Posted on 03/22/2006 12:37:23 AM PST by neverdem

HURA, Israel — In a sky blue bedroom they share but rarely leave, a young sister and brother lie in twin beds that swallow up their small motionless bodies, victims of a genetic disease so rare it does not even have a name.

Moshira, 9, and Salame, 8, who began life as apparently healthy babies, fell into vegetative states after their first birthdays.

Now their dark eyes stare enormous and uncomprehending into the stillness of their room. The silence is broken only by the boy's sputtering breaths and the flopping noise his sister's atrophied legs make when they fall, like those of a rag doll, upon the mattress.

"I cannot bear it," said the children's father, Ismail, 37, turning to leave the room as his daughter coughs up strawberry yogurt his wife feeds her through a plastic syringe.

The sick children are Bedouin. Until recently their ancestors were nomads who roamed the deserts of the Middle East and, as tradition dictated, often married cousins. Marrying within the family helped strengthen bonds among extended families struggling to survive the desert. But after centuries this custom of intermarriage has had devastating genetic effects.
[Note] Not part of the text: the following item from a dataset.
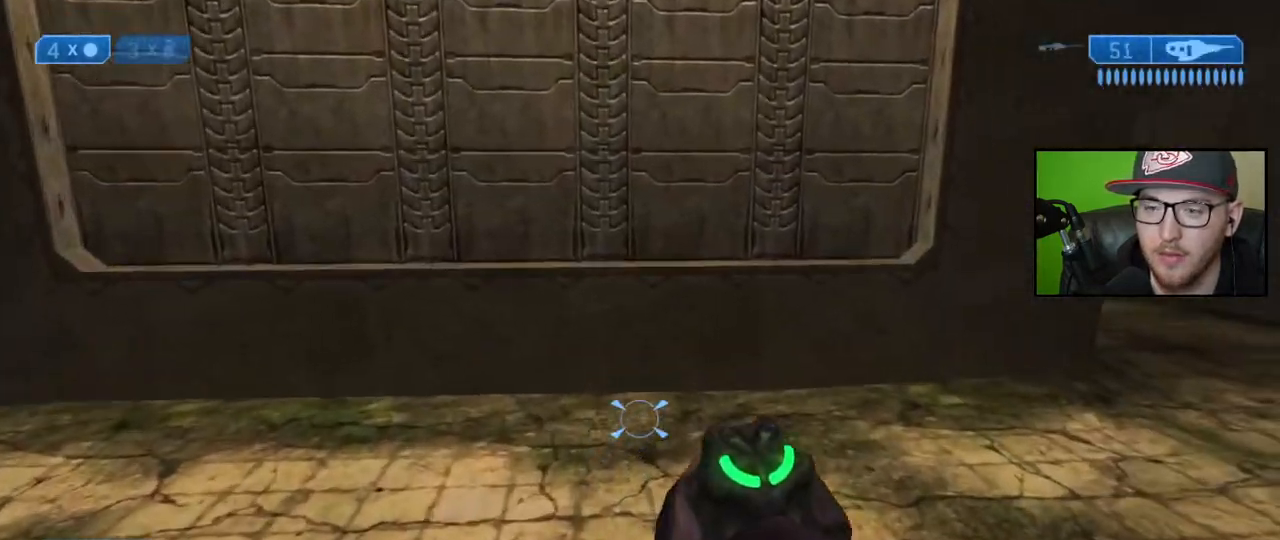
{"buttons": [], "left_stick": "up-right", "right_stick": "center", "events": [[83, "right_stick", "up-right"], [250, "right_stick", "center"], [350, "left_stick", "up-right"]]}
Bedouins do not carry more genetic mutations than the general population. But because so many marry relatives — some 65 percent of Bedouin in Israel's Negev marry first or second cousins — they have a significantly higher chance of marrying someone who carries the same mutations, increasing the odds they will have children with genetic diseases, researchers say. Hundreds have been born with such diseases among the Negev Bedouin in the last decade.

The plight of the community is being addressed by an unusual scientific team: Dr. Ohad Birk, a Jewish Israeli geneticist, and two physicians, Dr. Izzeldin Abuelaish, a Palestinian from the Gaza Strip, and Dr. Khalil Elbedour...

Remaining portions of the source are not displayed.